Le Congrès devrait également envisager une nouvelle aide de 38 milliards de dollars à l’Ukraine au cours des prochaines semaines dans le cadre d’un programme de financement gouvernemental. La dernière demande de l’administration Biden s’ajoute aux quelque 66 milliards de dollars que le Congrès a alloués à l’aide militaire, économique et humanitaire depuis que la Russie a lancé son invasion totale en février.

Les législateurs peuvent augmenter l’aide au-delà de ce que l’administration recherche.

Sén. Chris Coon (D-Del.) A fait valoir que le Congrès devrait augmenter la demande de Biden pour l’aide humanitaire ainsi que capitaliser sur les gains du champ de bataille.

« C’est spécifiquement mon espoir que nous allons ajouter à l’aspect humanitaire de celui-ci », a déclaré Coons aux journalistes.

« Les États-Unis doivent indiquer clairement que nous sommes prêts non seulement à fournir le paquet que le président a demandé, mais à y ajouter des moyens qui, selon nous, contribueront à la défense de l’Ukraine », a déclaré Coons.

représentant Sara Jacobs (D-Californie), cependant, a insisté pour que le financement de l’Ukraine soit plus profond dans l’avenir. « J’espère que l’accent mis sur la victoire va au-delà des armes, car je pense qu’il va falloir faire un réel effort pour reconstruire », a-t-elle déclaré. L’accent devrait être mis sur « la reconstruction d’une Ukraine démocratique ».

Les législateurs se sont blottis avec Austin vendredi en marge de la conférence.

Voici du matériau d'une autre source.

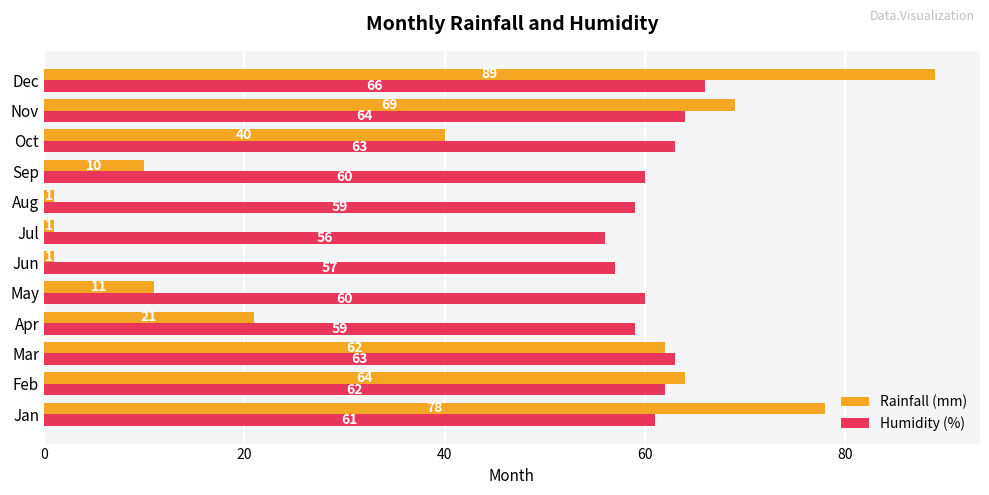

At which label is Humidity (%) closest to 61?

Jan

Le chef du Pentagone a discuté, entre autres, de la manière dont l’aide pourrait évoluer au fil du temps pour relever les défis émergents en Ukraine ainsi que de la santé de la base industrielle de la défense, qui doit s’accélérer pour fournir des armes et de l’équipement tout en remplissant les stocks américains d’armes déjà envoyées en Ukraine. les lignes de front, selon Rep. Jason Corbeau (D-Colo.).

« Je préférerais de beaucoup être membre du groupe de contact de la défense et de l’Ukraine en ce moment que de la Russie, car ils sont en très mauvais état », a déclaré Crow. « Cela va prendre très, très longtemps à Vladimir Poutine et à la Russie pour reconstituer l’armée qu’ils avaient il y a à peine neuf mois. C’est si mauvais pour eux.

« Alors, oui, ce que nous faisons est très efficace », a-t-il déclaré. « Mais l’adversaire a toujours un vote. »

Politico En2Fr

Toutes les actualités du site n'expriment pas le point de vue du site, mais nous transmettons cette actualité automatiquement et la traduisons grâce à une technologie programmatique sur le site et non à partir d'un éditeur humain.